Lifespan and body size in dogs:
In most animals, lifespan and metabolic rate are inversely correlated. Animals with fast metabolic rates generally age faster and live shorter lives. However, in dogs, smaller breeds with higher metabolic rates live longer than larger breeds. These differences may be attributed to a variety of factors, including levels of metabolic rate and oxidative stress. In correlation with Ana Jimenez at Colgate University, we are looking for links between cellular lipid composition, cellular metabolic rate, and longevity.

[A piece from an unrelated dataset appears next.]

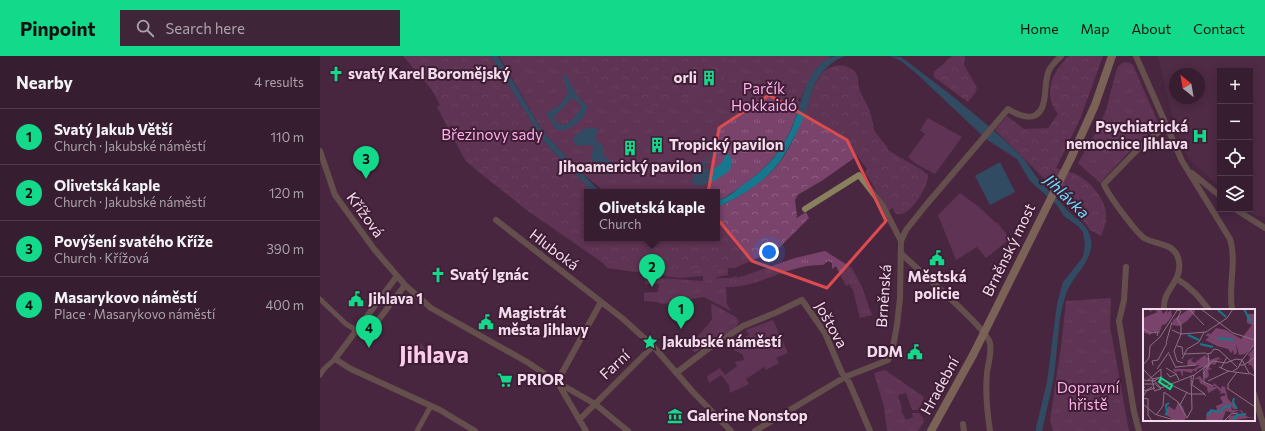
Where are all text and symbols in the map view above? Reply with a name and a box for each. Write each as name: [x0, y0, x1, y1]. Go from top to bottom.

Development of water loss and skin lipids:
As birds develop from hatchlings to adults, their ability to regulate cutaneous water loss may be affected by ontogenetic, evolutionary, or environmental factors. Previous studies on House Sparrows show that water loss and skin lipid composition change as young birds develop. However, other species of birds follow very different developmental trajectories. Whereas House Sparrows exhibit an altricial mode of development, and are featherless, blind, and dependent on their parents upon hatching, other species follow a precocial mode of development, and are fully feathered and active within a few hours of hatching. This difference in lifestyle may dictate differences in the skin’s ability to prevent water loss. Using Coturnix quail as a model precocial species, we are investigating changes in water loss, lipid arrangement, and lipid composition as birds develop.